Although the meeting of some of these characters are imaginary, their historical backgrounds are usually nothing short of accurate. I feel compelled to read history, to re-familiarize myself with the key historical events that have over a slow-churned process have molded the world today. The New Penguin History of The World, conveniently sized, is a comprehensive yet succinct overview of the world. This can be a challenging read from cover to cover, but for now I primarily use it as a reference. I would look up the relevant time period of the novel and peruse the details. This book has provided me with handholds with which I have begun—and only begun–to gain a grasp on some context within which all of these events occurred. For example, I cannot tell you how helpful it is to consider the history of the Near and Middle East in the Twentieth Century within the framework of the collapse of the Ottoman Empire along with the background of that empire itself as it existed over centuries previously.


4 Responses

  1. On the topic of historical fiction I can’t recommend enough I, Claudius and Claudius the God by Robert Graves.
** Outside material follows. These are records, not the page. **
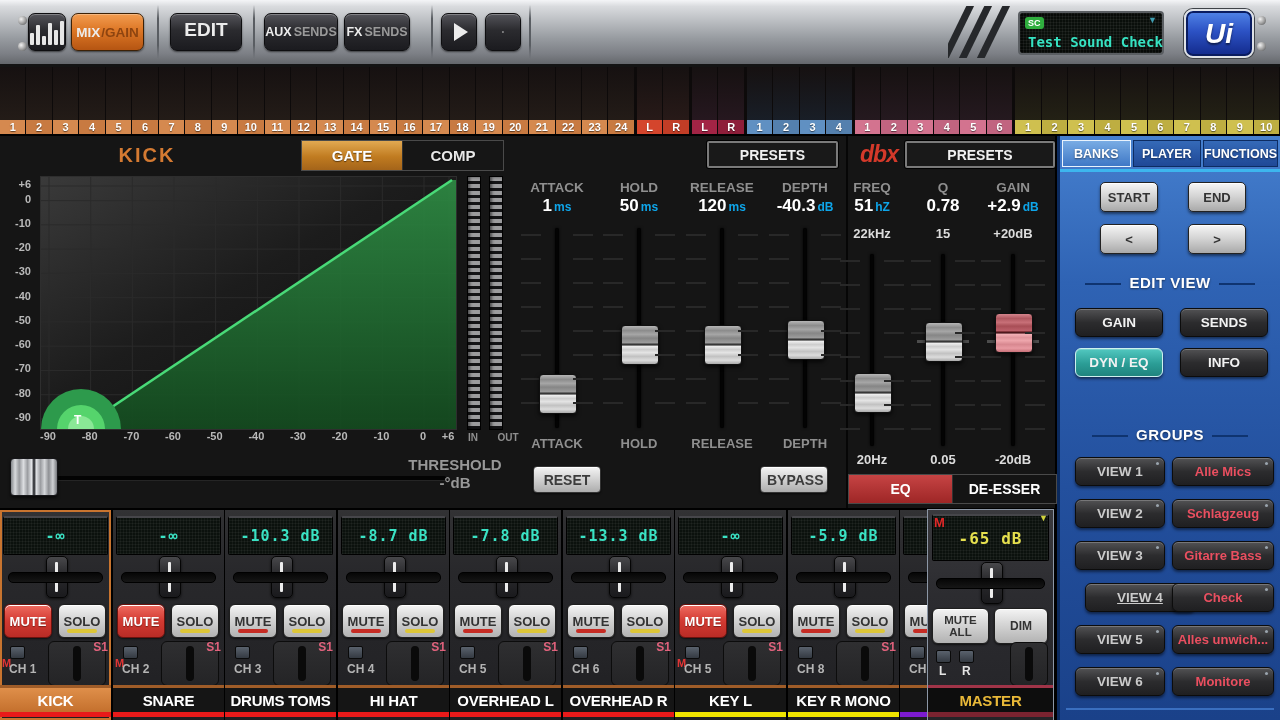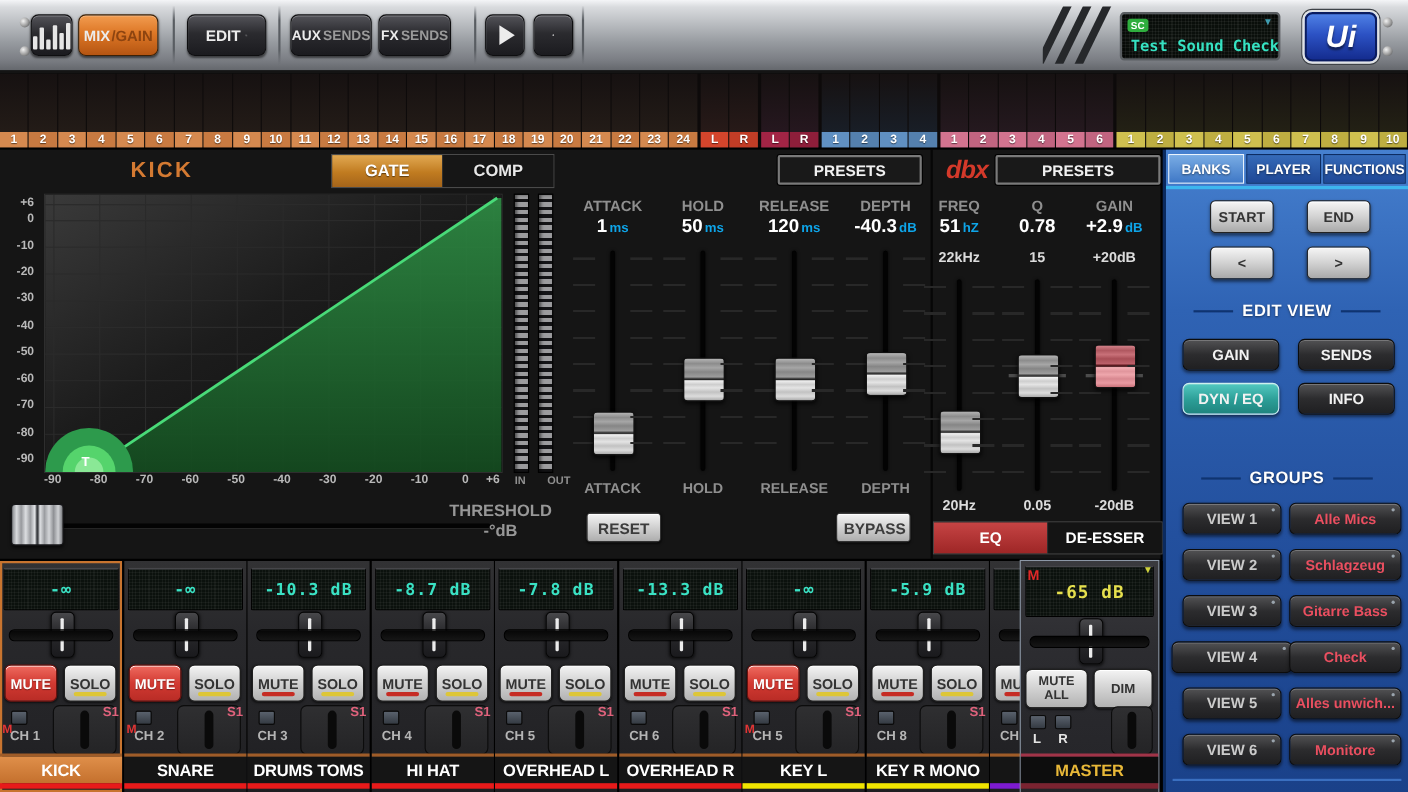"EDIT" button.tb-btn { flex-direction: none -> column; font-size: 14px -> 19px }
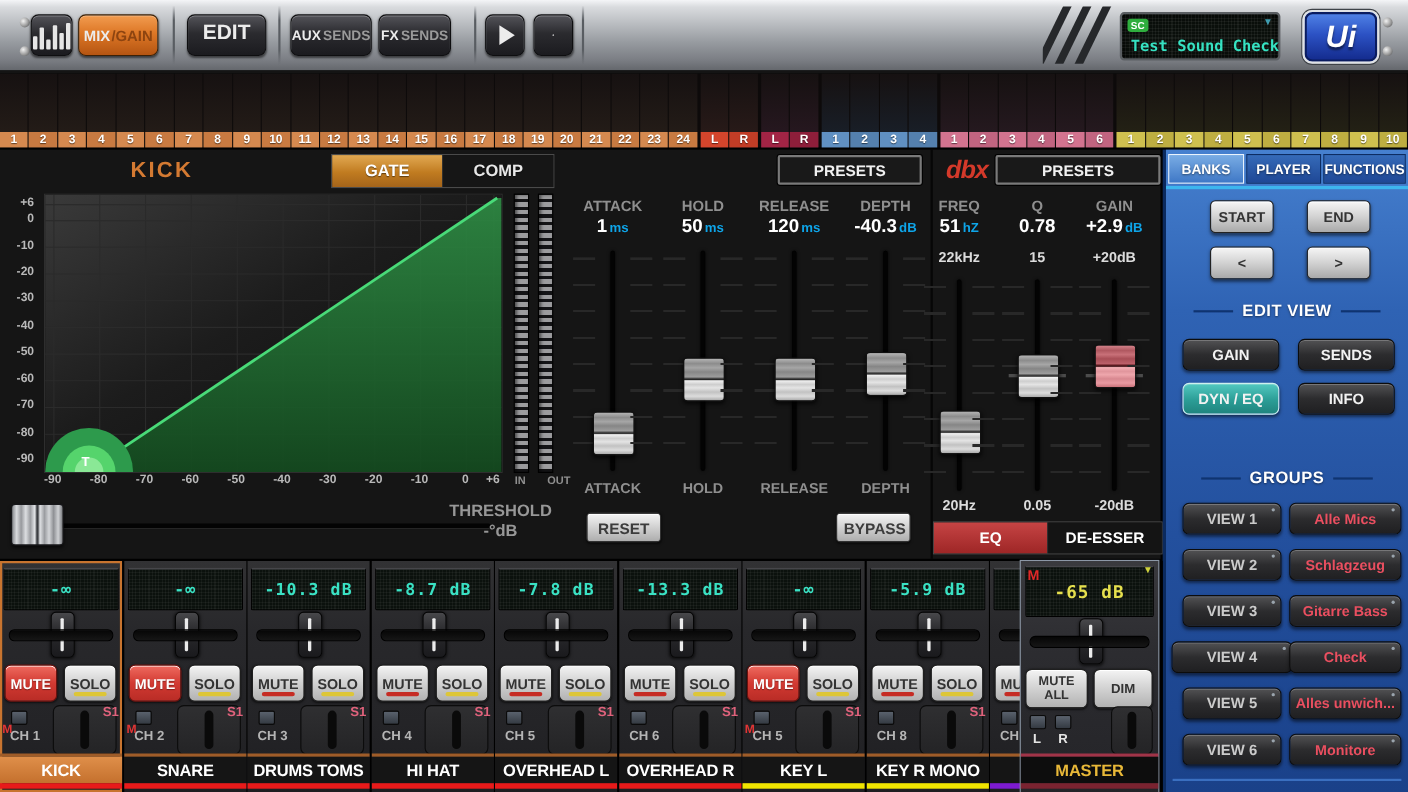"VIEW 4" button.rdark { left: 5px -> 25px; text-decoration: none -> underline }
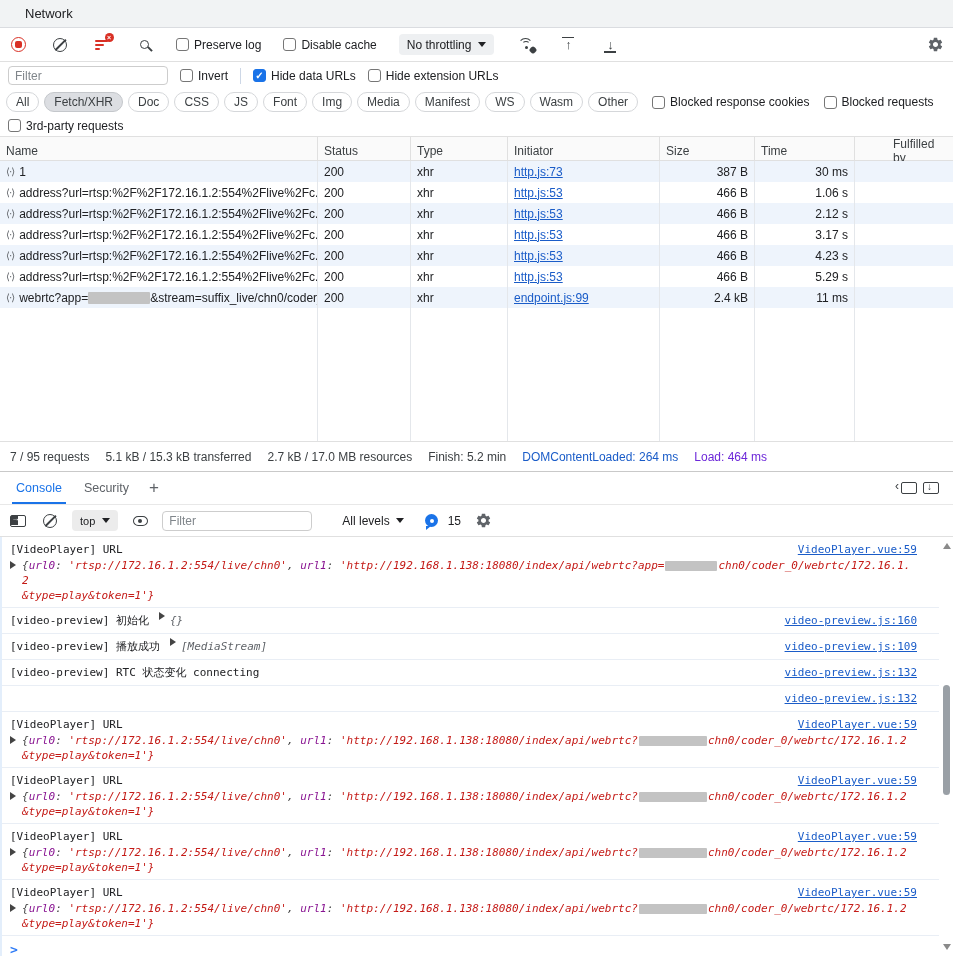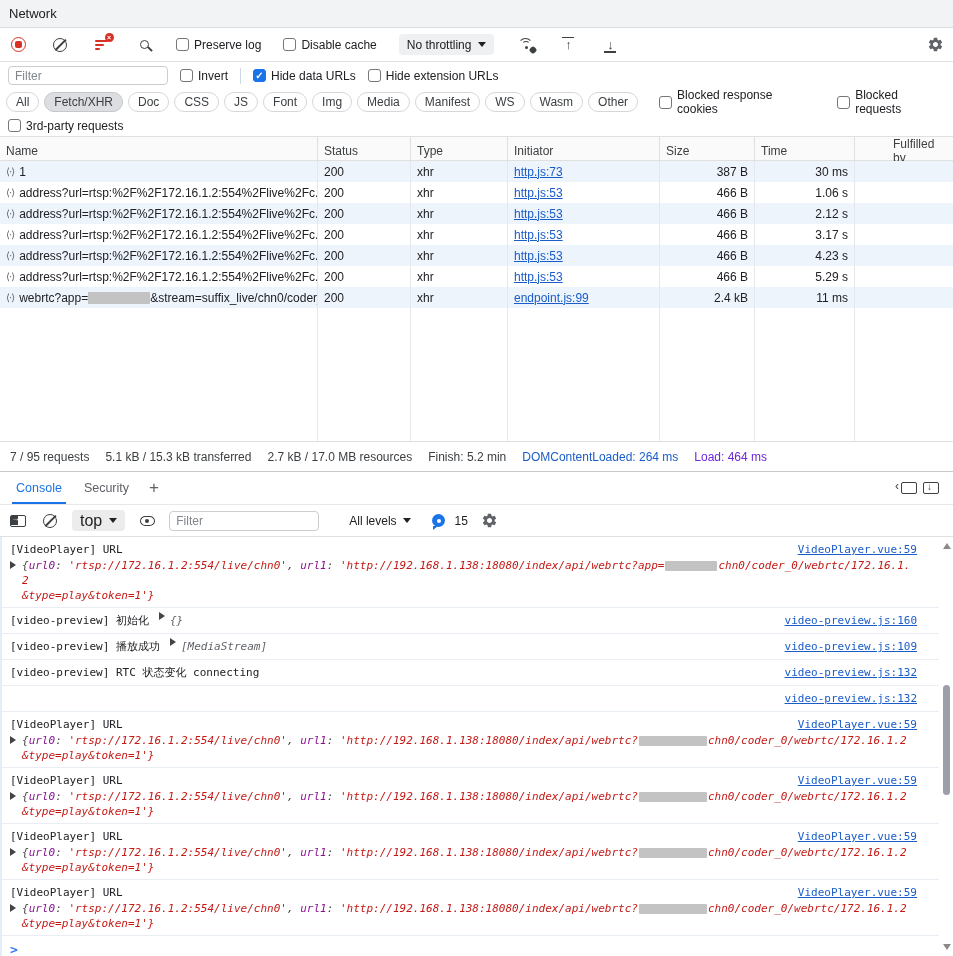"Network" .panel-titlebar { padding: 0 9px -> 0 25px }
Real impressive stuff. Though Gore Vidal has his own Empire series, of which Burr and Lincoln are easily the best, that embodies the sort of thinking you have going on here.

    • I read I, Claudius years ago when I was in college and it begs a re-read. Robert Graves is pretty serious stuff. By Gore Vidal I have only read The City of the Pillar.

  2. I have been reading this book for the past month. As I am retired I have the luxury of reading in the morning while the house is still quiet. I have been reading about a chapter a day or a chapter over two days. Then I move on to the other reading material I have. I’m slowly getting through this book and thoroughly enjoying it. Don’t understand all of it but the time periods are falling into place and that chronology is valuable. Enjoy your posts.

    • I think reading small installments is the best way to approach a book of such size and subject matter like history. History can be so dry especially if you are forced to read it for a class over time constraint. I think it’s best to take it slowly and let the information go through your mind. For now I’m sing the book for historical reference when i come up something I don’t understand in novels.